* Action item *
Please find all lines in the data that hold the string "Rendered" and copy them.

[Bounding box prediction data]
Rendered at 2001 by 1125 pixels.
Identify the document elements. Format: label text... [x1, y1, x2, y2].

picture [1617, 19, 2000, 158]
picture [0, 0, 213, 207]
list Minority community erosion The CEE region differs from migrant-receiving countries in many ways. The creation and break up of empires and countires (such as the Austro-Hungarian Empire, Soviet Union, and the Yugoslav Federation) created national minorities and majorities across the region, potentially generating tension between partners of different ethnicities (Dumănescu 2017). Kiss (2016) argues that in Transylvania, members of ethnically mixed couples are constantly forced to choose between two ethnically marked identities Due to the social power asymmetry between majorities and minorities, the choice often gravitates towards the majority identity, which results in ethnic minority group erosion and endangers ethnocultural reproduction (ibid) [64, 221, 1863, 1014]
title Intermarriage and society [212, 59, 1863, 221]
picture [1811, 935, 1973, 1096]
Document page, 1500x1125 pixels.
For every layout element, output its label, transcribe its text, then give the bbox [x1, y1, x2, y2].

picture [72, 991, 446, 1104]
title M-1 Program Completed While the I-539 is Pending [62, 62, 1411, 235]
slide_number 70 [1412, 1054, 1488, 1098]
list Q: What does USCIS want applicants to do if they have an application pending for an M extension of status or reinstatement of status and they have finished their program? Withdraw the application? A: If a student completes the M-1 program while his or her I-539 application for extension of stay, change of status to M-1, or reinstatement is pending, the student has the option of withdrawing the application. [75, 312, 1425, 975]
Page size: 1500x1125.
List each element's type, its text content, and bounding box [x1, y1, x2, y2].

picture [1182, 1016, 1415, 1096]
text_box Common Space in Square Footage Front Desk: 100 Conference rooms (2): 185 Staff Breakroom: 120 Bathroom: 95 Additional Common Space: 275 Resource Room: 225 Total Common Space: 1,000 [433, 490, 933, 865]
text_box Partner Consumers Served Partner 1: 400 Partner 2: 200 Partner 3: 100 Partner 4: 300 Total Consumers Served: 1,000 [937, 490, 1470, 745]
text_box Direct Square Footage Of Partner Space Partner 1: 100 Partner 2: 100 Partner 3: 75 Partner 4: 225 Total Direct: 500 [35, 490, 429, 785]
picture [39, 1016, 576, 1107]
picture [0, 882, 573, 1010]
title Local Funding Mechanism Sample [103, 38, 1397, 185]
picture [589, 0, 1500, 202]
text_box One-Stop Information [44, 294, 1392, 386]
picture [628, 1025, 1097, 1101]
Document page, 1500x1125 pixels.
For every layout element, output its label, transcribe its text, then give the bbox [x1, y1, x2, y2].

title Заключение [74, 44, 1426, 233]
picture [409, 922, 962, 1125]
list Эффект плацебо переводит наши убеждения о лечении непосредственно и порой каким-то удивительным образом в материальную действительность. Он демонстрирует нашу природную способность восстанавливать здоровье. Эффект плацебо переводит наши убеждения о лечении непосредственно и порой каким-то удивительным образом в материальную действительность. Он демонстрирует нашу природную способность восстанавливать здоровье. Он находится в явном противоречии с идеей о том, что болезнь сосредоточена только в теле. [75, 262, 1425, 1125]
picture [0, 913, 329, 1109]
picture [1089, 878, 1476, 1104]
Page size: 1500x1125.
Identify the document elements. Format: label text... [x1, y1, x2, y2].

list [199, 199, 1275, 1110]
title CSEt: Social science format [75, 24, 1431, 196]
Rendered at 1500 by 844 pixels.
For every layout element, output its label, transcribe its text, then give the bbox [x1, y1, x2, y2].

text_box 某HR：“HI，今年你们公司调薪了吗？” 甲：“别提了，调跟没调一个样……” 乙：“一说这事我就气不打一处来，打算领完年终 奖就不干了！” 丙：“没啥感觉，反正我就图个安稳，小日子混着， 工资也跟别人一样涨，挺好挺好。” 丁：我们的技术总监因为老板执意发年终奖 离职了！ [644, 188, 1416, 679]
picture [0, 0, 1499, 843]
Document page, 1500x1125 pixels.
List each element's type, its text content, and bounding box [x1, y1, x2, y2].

* Response to this task *
Rendered at 2001 by 1125 pixels.
Rendered at 1500 by 844 pixels.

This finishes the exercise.